While Reading Claudia Rankine’s Citizen, a White Male Awakens to Yet Another Layer of His Complicit Racism

Those beautiful vessels, robed in purest white, so delightful to the eye
of freemen, were to me so many shrouded ghosts, to terrify and haunt me
with thoughts of my wretched condition.
         — Frederick Douglass
 
…the discrepancy between outrage laced with vulnerability and outrage
housed inside privilege…       
— Claudia Rankine (divedapper.com)

 

I don’t hear the bumpers’ unbroken droning
along the pier. Pinned there, you’re as close to sailing
as you’ll ever be. Me, I leave and return and
leave again, no wondering whether weather
or dock lines will hold me fast against the oak
that never became a mast. Once I’m loosed I’m free,
each syllable of Liberty’s language meant for me.
 
I’m like Frederick’s soft-winged angels that fly
around the world—if I choose to be. No turbid force
disturbs my broad-beamed freedom to exist, while
no file smuggled in ever severs your bands of iron.
Still, I’ve let “It’s so much better now!” hypnotize
my gallant unconsciousness: no longer is color
the hottest hell, the brutish storm, not even
the gentle gale. We’ve moved on beyond the chains….
 
My ancestors (née White, no joke) bore the first
New England offspring just off-shore, thereafter poised
to enjoy the Atlantic sunrise by land or by sea. But
for you the test was—and the test remains—get caught
or get clear. The years have merely leapt from slavery
to invisibility.
 
                          —Leapt? For whom? Nearly every
fevered sibyl’s foretold your stand has stalled.

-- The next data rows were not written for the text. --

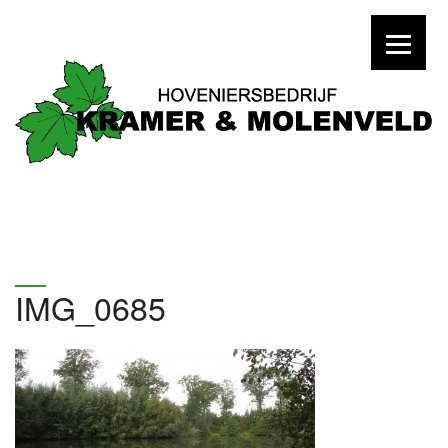
IMG_0685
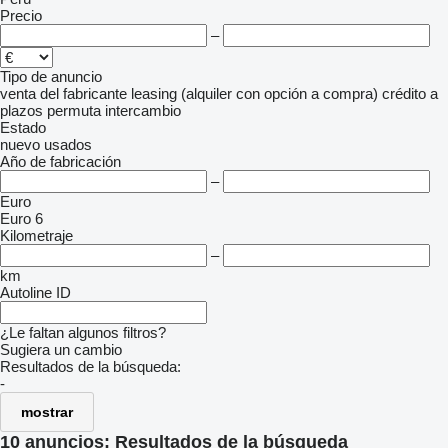
Precio
–
Tipo de anuncio
venta
del fabricante
leasing (alquiler con opción a compra)
crédito
a
plazos
permuta
intercambio
Estado
nuevo
usados
Año de fabricación
–
Euro
Euro 6
Kilometraje
–
km
Autoline ID
¿Le faltan algunos filtros?
Sugiera un cambio
Resultados de la búsqueda:
-
mostrar
10 anuncios:
Resultados de la búsqueda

My kin and I
are still the owners, still masters of the ship and whip,
and we suspect your stroll or stance as lethal loitering.
By our arm, the protecting wing; by yours, self-defense;
from our calm multitude, your running under the yoke.

 

—with language adapted from Narrative of
the Life of Frederick Douglass,
Chapter X

 

 

D. R. James

Recently retired from nearly 40 years of teaching college writing, literature, and peace studies, D. R. James lives, vegges, writes, bird-watches, and cycles with his psychotherapist wife in the woods near Saugatuck, Michigan. His latest of ten collections are Mobius Trip and Flip Requiem (Dos Madres Press, 2021, 2020), and his prose and poems have appeared internationally in a wide variety of print and online anthologies and journals.